A verbatim copy of the listing is the expected output.
_____
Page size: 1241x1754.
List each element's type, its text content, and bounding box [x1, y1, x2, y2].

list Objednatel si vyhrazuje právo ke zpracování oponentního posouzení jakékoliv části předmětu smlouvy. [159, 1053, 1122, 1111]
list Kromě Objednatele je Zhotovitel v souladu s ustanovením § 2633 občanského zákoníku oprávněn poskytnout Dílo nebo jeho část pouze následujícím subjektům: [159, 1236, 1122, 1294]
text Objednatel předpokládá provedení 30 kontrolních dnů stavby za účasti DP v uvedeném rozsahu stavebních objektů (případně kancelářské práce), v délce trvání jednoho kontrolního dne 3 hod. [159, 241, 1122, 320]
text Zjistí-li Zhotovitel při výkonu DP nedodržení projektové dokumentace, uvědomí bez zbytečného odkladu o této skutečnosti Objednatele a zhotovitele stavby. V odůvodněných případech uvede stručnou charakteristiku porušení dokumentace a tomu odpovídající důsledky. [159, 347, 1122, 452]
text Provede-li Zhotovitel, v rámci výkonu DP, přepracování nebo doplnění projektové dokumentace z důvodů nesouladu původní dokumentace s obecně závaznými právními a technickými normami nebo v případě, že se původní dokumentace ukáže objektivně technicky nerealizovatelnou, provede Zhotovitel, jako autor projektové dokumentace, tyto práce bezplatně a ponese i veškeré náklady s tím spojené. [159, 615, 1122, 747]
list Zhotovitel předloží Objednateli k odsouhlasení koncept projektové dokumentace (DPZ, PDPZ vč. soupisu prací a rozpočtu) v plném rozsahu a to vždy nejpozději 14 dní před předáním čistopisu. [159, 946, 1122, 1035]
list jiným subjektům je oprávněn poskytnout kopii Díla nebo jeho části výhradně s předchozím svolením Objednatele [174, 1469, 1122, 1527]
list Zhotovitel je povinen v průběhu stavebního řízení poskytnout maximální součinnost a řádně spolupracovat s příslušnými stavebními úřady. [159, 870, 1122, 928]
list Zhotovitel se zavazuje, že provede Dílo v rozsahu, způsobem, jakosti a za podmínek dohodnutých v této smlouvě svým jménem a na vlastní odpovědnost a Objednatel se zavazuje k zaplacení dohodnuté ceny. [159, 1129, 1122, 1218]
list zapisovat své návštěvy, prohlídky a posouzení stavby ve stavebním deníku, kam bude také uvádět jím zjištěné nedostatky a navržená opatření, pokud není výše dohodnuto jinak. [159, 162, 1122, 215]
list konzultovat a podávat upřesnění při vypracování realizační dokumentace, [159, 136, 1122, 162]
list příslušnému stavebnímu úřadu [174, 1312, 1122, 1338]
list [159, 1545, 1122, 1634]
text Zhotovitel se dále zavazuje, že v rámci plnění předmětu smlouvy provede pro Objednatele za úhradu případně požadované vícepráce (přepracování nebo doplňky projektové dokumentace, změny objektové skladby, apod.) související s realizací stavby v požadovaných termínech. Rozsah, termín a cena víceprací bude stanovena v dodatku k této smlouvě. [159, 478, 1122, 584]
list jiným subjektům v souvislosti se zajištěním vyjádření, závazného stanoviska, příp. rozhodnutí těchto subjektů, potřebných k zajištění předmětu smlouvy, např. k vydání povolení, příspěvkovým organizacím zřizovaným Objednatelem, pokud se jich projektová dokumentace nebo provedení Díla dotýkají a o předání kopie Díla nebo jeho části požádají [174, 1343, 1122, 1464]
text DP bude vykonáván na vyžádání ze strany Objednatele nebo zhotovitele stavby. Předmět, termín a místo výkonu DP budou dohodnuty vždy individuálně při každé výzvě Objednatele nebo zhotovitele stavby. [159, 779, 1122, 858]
_____
RESULT OF THIS EXERCISE:
Page size: 1241x1754.
List each element's type, its text content, and bounding box [x1, y1, x2, y2].

list Objednatel si vyhrazuje právo ke zpracování oponentního posouzení jakékoliv části předmětu smlouvy. [159, 1053, 1122, 1111]
list Kromě Objednatele je Zhotovitel v souladu s ustanovením § 2633 občanského zákoníku oprávněn poskytnout Dílo nebo jeho část pouze následujícím subjektům: [159, 1236, 1122, 1294]
text Objednatel předpokládá provedení 30 kontrolních dnů stavby za účasti DP v uvedeném rozsahu stavebních objektů (případně kancelářské práce), v délce trvání jednoho kontrolního dne 3 hod. [159, 241, 1122, 320]
text Zjistí-li Zhotovitel při výkonu DP nedodržení projektové dokumentace, uvědomí bez zbytečného odkladu o této skutečnosti Objednatele a zhotovitele stavby. V odůvodněných případech uvede stručnou charakteristiku porušení dokumentace a tomu odpovídající důsledky. [159, 347, 1122, 452]
text Provede-li Zhotovitel, v rámci výkonu DP, přepracování nebo doplnění projektové dokumentace z důvodů nesouladu původní dokumentace s obecně závaznými právními a technickými normami nebo v případě, že se původní dokumentace ukáže objektivně technicky nerealizovatelnou, provede Zhotovitel, jako autor projektové dokumentace, tyto práce bezplatně a ponese i veškeré náklady s tím spojené. [159, 615, 1122, 747]
list Zhotovitel předloží Objednateli k odsouhlasení koncept projektové dokumentace (DPZ, PDPZ vč. soupisu prací a rozpočtu) v plném rozsahu a to vždy nejpozději 14 dní před předáním čistopisu. [159, 946, 1122, 1035]
list jiným subjektům je oprávněn poskytnout kopii Díla nebo jeho části výhradně s předchozím svolením Objednatele [174, 1469, 1122, 1527]
list Zhotovitel je povinen v průběhu stavebního řízení poskytnout maximální součinnost a řádně spolupracovat s příslušnými stavebními úřady. [159, 870, 1122, 928]
list Zhotovitel se zavazuje, že provede Dílo v rozsahu, způsobem, jakosti a za podmínek dohodnutých v této smlouvě svým jménem a na vlastní odpovědnost a Objednatel se zavazuje k zaplacení dohodnuté ceny. [159, 1129, 1122, 1218]
list zapisovat své návštěvy, prohlídky a posouzení stavby ve stavebním deníku, kam bude také uvádět jím zjištěné nedostatky a navržená opatření, pokud není výše dohodnuto jinak. [159, 162, 1122, 215]
list konzultovat a podávat upřesnění při vypracování realizační dokumentace, [159, 136, 1122, 162]
list příslušnému stavebnímu úřadu [174, 1312, 1122, 1338]
list [159, 1545, 1122, 1634]
text Zhotovitel se dále zavazuje, že v rámci plnění předmětu smlouvy provede pro Objednatele za úhradu případně požadované vícepráce (přepracování nebo doplňky projektové dokumentace, změny objektové skladby, apod.) související s realizací stavby v požadovaných termínech. Rozsah, termín a cena víceprací bude stanovena v dodatku k této smlouvě. [159, 478, 1122, 584]
list jiným subjektům v souvislosti se zajištěním vyjádření, závazného stanoviska, příp. rozhodnutí těchto subjektů, potřebných k zajištění předmětu smlouvy, např. k vydání povolení, příspěvkovým organizacím zřizovaným Objednatelem, pokud se jich projektová dokumentace nebo provedení Díla dotýkají a o předání kopie Díla nebo jeho části požádají [174, 1343, 1122, 1464]
text DP bude vykonáván na vyžádání ze strany Objednatele nebo zhotovitele stavby. Předmět, termín a místo výkonu DP budou dohodnuty vždy individuálně při každé výzvě Objednatele nebo zhotovitele stavby. [159, 779, 1122, 858]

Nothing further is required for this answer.